=== Begin Enclosure ===

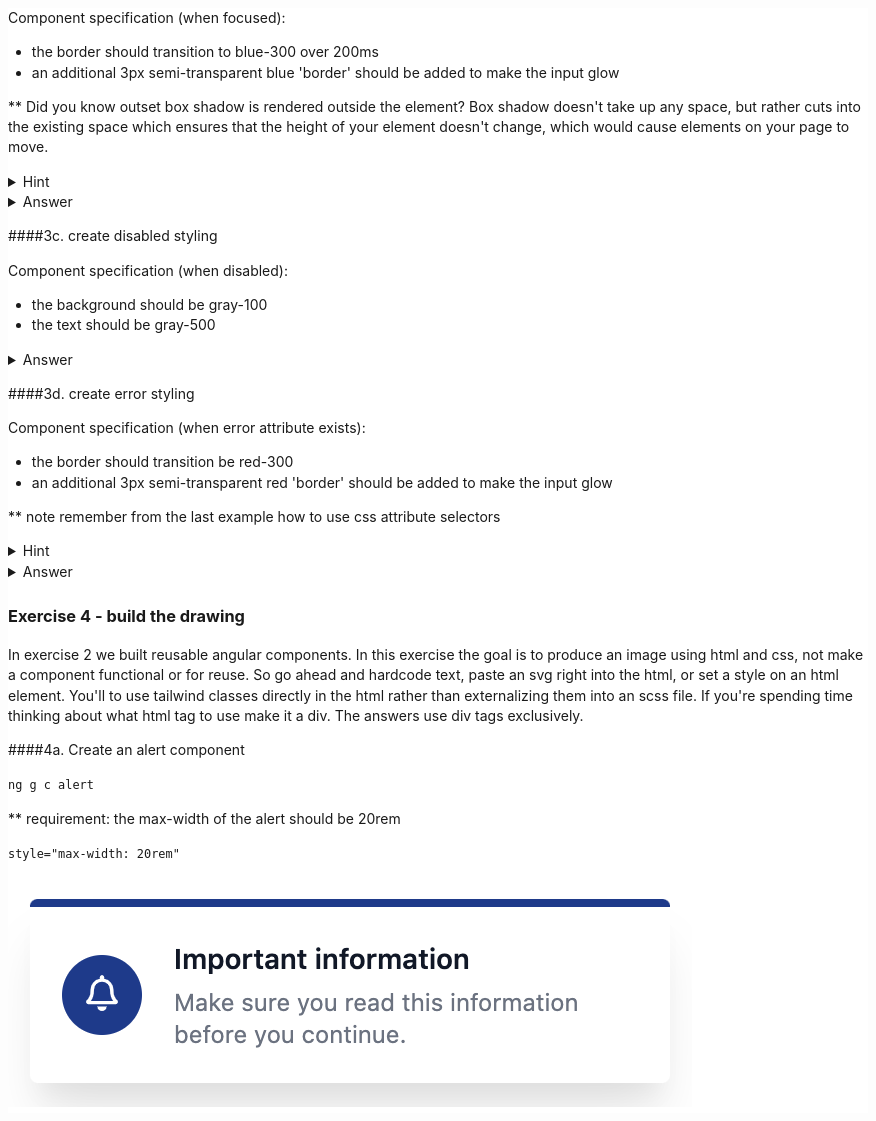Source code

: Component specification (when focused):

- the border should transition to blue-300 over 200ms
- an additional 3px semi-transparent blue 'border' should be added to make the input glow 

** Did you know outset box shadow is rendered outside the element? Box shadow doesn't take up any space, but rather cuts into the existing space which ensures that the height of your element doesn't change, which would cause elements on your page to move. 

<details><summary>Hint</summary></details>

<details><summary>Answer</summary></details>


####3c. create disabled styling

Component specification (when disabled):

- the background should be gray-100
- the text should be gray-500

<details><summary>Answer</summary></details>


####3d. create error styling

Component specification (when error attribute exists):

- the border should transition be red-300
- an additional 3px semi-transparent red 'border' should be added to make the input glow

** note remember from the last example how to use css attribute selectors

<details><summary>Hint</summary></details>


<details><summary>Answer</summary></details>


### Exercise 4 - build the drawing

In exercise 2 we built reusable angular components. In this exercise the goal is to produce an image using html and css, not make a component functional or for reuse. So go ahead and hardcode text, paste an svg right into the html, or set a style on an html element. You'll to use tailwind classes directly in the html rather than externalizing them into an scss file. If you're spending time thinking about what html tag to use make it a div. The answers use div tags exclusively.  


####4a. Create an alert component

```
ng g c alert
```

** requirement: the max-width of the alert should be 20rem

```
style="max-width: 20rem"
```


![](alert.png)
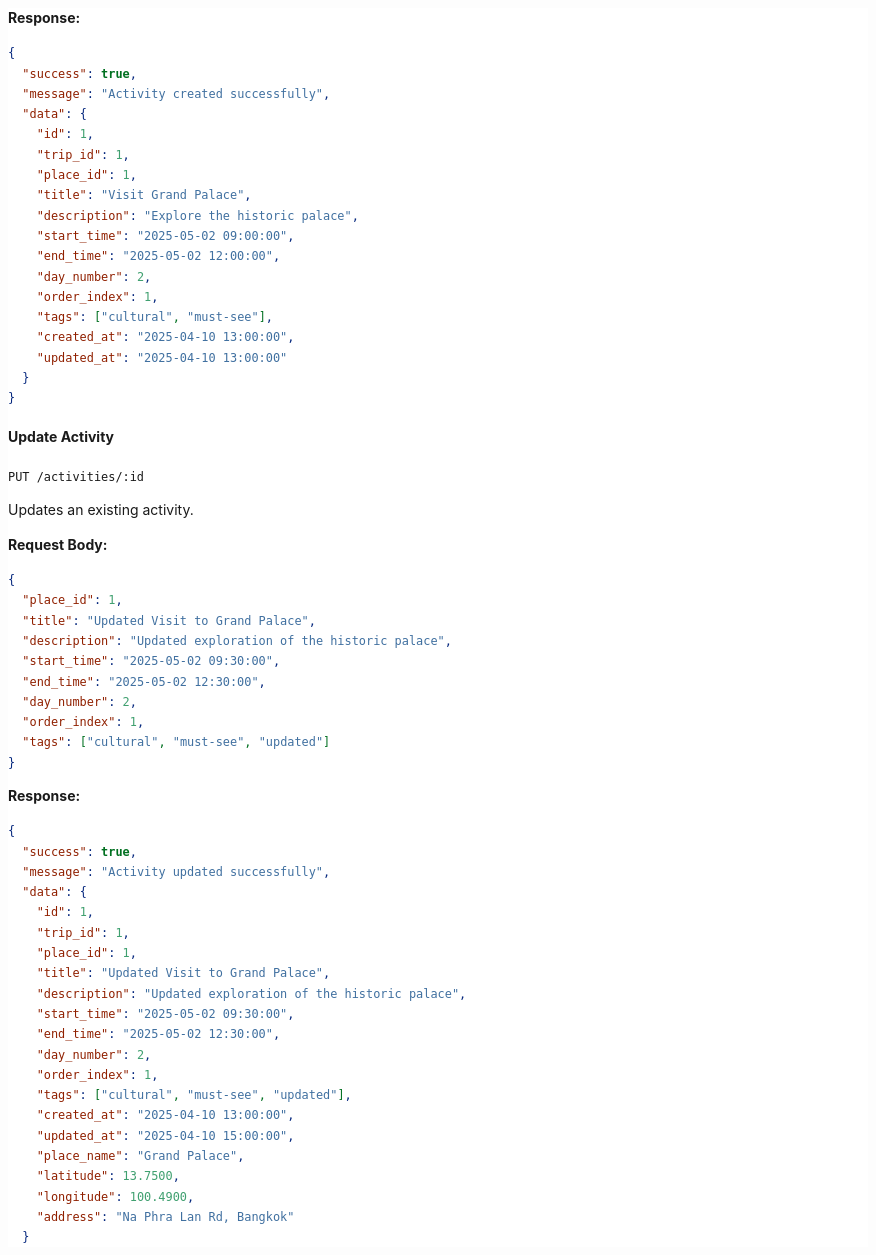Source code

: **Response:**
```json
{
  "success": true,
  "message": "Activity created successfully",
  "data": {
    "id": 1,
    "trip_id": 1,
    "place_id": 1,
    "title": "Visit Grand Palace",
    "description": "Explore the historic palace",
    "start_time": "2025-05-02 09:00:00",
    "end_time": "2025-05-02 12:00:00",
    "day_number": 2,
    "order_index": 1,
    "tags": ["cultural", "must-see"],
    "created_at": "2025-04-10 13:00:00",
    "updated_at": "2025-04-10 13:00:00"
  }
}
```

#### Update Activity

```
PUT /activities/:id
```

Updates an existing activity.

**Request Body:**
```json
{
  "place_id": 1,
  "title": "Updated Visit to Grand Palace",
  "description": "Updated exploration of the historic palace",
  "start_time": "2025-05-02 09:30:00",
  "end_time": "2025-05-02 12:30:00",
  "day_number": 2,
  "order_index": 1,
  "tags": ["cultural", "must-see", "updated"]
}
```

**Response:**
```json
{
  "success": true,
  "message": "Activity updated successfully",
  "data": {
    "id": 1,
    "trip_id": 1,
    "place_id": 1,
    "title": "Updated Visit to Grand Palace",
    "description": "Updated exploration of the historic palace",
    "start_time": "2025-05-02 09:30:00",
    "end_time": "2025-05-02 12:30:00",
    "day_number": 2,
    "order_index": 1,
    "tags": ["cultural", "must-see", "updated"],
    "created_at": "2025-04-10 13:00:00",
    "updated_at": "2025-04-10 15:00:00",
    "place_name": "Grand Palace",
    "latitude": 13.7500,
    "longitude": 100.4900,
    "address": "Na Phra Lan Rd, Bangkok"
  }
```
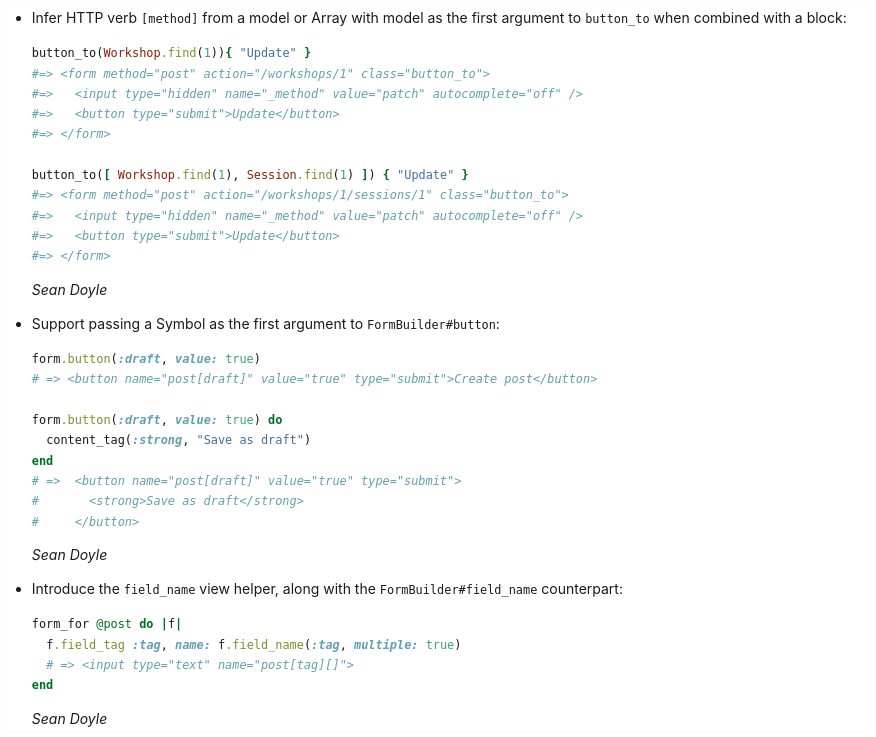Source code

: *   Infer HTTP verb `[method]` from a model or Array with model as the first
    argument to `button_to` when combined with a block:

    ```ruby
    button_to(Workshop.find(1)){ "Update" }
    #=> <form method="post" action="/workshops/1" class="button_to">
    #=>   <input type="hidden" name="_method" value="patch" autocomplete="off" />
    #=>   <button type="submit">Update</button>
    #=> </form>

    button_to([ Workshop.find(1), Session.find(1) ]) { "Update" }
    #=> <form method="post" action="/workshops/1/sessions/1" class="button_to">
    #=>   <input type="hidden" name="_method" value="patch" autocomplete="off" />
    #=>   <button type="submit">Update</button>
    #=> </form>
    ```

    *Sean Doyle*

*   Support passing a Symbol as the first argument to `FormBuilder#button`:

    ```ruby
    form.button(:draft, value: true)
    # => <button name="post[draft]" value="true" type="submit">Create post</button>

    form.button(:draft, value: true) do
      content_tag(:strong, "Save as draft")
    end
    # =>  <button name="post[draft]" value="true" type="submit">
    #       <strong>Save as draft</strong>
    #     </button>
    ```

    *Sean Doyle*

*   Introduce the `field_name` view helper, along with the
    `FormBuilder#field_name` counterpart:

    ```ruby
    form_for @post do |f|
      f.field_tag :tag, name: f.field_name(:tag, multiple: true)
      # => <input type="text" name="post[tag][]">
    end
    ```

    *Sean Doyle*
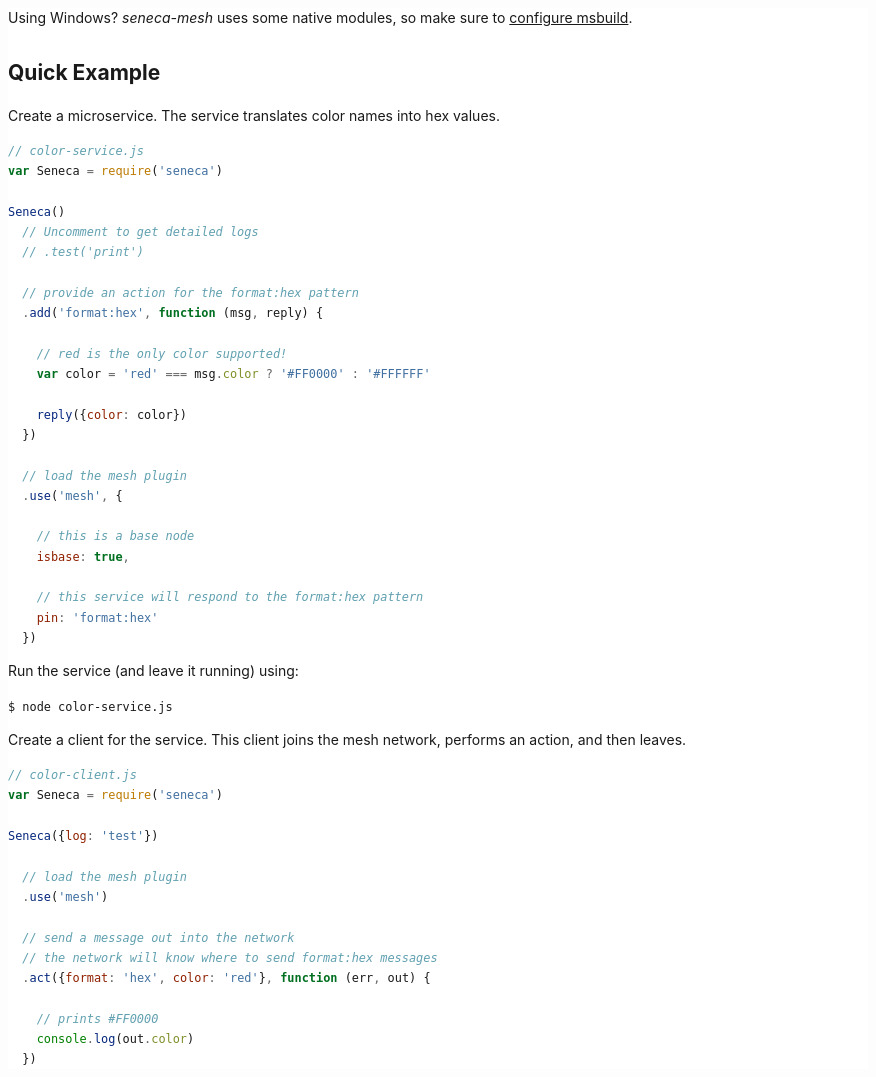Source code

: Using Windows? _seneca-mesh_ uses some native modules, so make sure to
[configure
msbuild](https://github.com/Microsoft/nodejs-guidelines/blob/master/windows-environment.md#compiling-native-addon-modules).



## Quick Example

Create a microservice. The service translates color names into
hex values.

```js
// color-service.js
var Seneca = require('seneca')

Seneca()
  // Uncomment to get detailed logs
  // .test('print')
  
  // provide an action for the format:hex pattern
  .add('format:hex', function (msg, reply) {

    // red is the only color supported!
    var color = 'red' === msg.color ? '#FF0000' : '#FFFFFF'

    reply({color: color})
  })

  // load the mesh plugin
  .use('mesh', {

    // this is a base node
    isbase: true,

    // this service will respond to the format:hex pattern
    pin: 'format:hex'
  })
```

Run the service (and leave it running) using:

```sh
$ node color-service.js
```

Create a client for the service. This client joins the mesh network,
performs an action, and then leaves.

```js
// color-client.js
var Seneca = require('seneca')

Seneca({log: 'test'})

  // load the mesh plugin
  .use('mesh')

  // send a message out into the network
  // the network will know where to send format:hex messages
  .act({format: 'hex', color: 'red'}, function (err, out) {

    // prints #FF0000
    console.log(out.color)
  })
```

=== End Enclosure ===

• THE TASK: Everything but the pictures is needed: copy the data above exactly.

• COMPLETED EXERCISE:
Source code

: Component specification (when focused):

- the border should transition to blue-300 over 200ms
- an additional 3px semi-transparent blue 'border' should be added to make the input glow 

** Did you know outset box shadow is rendered outside the element? Box shadow doesn't take up any space, but rather cuts into the existing space which ensures that the height of your element doesn't change, which would cause elements on your page to move. 

<details><summary>Hint</summary></details>

<details><summary>Answer</summary></details>


####3c. create disabled styling

Component specification (when disabled):

- the background should be gray-100
- the text should be gray-500

<details><summary>Answer</summary></details>


####3d. create error styling

Component specification (when error attribute exists):

- the border should transition be red-300
- an additional 3px semi-transparent red 'border' should be added to make the input glow

** note remember from the last example how to use css attribute selectors

<details><summary>Hint</summary></details>


<details><summary>Answer</summary></details>


### Exercise 4 - build the drawing

In exercise 2 we built reusable angular components. In this exercise the goal is to produce an image using html and css, not make a component functional or for reuse. So go ahead and hardcode text, paste an svg right into the html, or set a style on an html element. You'll to use tailwind classes directly in the html rather than externalizing them into an scss file. If you're spending time thinking about what html tag to use make it a div. The answers use div tags exclusively.  


####4a. Create an alert component

```
ng g c alert
```

** requirement: the max-width of the alert should be 20rem

```
style="max-width: 20rem"
```


![](alert.png)
Source code

: **Response:**
```json
{
  "success": true,
  "message": "Activity created successfully",
  "data": {
    "id": 1,
    "trip_id": 1,
    "place_id": 1,
    "title": "Visit Grand Palace",
    "description": "Explore the historic palace",
    "start_time": "2025-05-02 09:00:00",
    "end_time": "2025-05-02 12:00:00",
    "day_number": 2,
    "order_index": 1,
    "tags": ["cultural", "must-see"],
    "created_at": "2025-04-10 13:00:00",
    "updated_at": "2025-04-10 13:00:00"
  }
}
```

#### Update Activity

```
PUT /activities/:id
```

Updates an existing activity.

**Request Body:**
```json
{
  "place_id": 1,
  "title": "Updated Visit to Grand Palace",
  "description": "Updated exploration of the historic palace",
  "start_time": "2025-05-02 09:30:00",
  "end_time": "2025-05-02 12:30:00",
  "day_number": 2,
  "order_index": 1,
  "tags": ["cultural", "must-see", "updated"]
}
```

**Response:**
```json
{
  "success": true,
  "message": "Activity updated successfully",
  "data": {
    "id": 1,
    "trip_id": 1,
    "place_id": 1,
    "title": "Updated Visit to Grand Palace",
    "description": "Updated exploration of the historic palace",
    "start_time": "2025-05-02 09:30:00",
    "end_time": "2025-05-02 12:30:00",
    "day_number": 2,
    "order_index": 1,
    "tags": ["cultural", "must-see", "updated"],
    "created_at": "2025-04-10 13:00:00",
    "updated_at": "2025-04-10 15:00:00",
    "place_name": "Grand Palace",
    "latitude": 13.7500,
    "longitude": 100.4900,
    "address": "Na Phra Lan Rd, Bangkok"
  }
```
Source code

: *   Infer HTTP verb `[method]` from a model or Array with model as the first
    argument to `button_to` when combined with a block:

    ```ruby
    button_to(Workshop.find(1)){ "Update" }
    #=> <form method="post" action="/workshops/1" class="button_to">
    #=>   <input type="hidden" name="_method" value="patch" autocomplete="off" />
    #=>   <button type="submit">Update</button>
    #=> </form>

    button_to([ Workshop.find(1), Session.find(1) ]) { "Update" }
    #=> <form method="post" action="/workshops/1/sessions/1" class="button_to">
    #=>   <input type="hidden" name="_method" value="patch" autocomplete="off" />
    #=>   <button type="submit">Update</button>
    #=> </form>
    ```

    *Sean Doyle*

*   Support passing a Symbol as the first argument to `FormBuilder#button`:

    ```ruby
    form.button(:draft, value: true)
    # => <button name="post[draft]" value="true" type="submit">Create post</button>

    form.button(:draft, value: true) do
      content_tag(:strong, "Save as draft")
    end
    # =>  <button name="post[draft]" value="true" type="submit">
    #       <strong>Save as draft</strong>
    #     </button>
    ```

    *Sean Doyle*

*   Introduce the `field_name` view helper, along with the
    `FormBuilder#field_name` counterpart:

    ```ruby
    form_for @post do |f|
      f.field_tag :tag, name: f.field_name(:tag, multiple: true)
      # => <input type="text" name="post[tag][]">
    end
    ```

    *Sean Doyle*
Source code

: Using Windows? _seneca-mesh_ uses some native modules, so make sure to
[configure
msbuild](https://github.com/Microsoft/nodejs-guidelines/blob/master/windows-environment.md#compiling-native-addon-modules).



## Quick Example

Create a microservice. The service translates color names into
hex values.

```js
// color-service.js
var Seneca = require('seneca')

Seneca()
  // Uncomment to get detailed logs
  // .test('print')
  
  // provide an action for the format:hex pattern
  .add('format:hex', function (msg, reply) {

    // red is the only color supported!
    var color = 'red' === msg.color ? '#FF0000' : '#FFFFFF'

    reply({color: color})
  })

  // load the mesh plugin
  .use('mesh', {

    // this is a base node
    isbase: true,

    // this service will respond to the format:hex pattern
    pin: 'format:hex'
  })
```

Run the service (and leave it running) using:

```sh
$ node color-service.js
```

Create a client for the service. This client joins the mesh network,
performs an action, and then leaves.

```js
// color-client.js
var Seneca = require('seneca')

Seneca({log: 'test'})

  // load the mesh plugin
  .use('mesh')

  // send a message out into the network
  // the network will know where to send format:hex messages
  .act({format: 'hex', color: 'red'}, function (err, out) {

    // prints #FF0000
    console.log(out.color)
  })
```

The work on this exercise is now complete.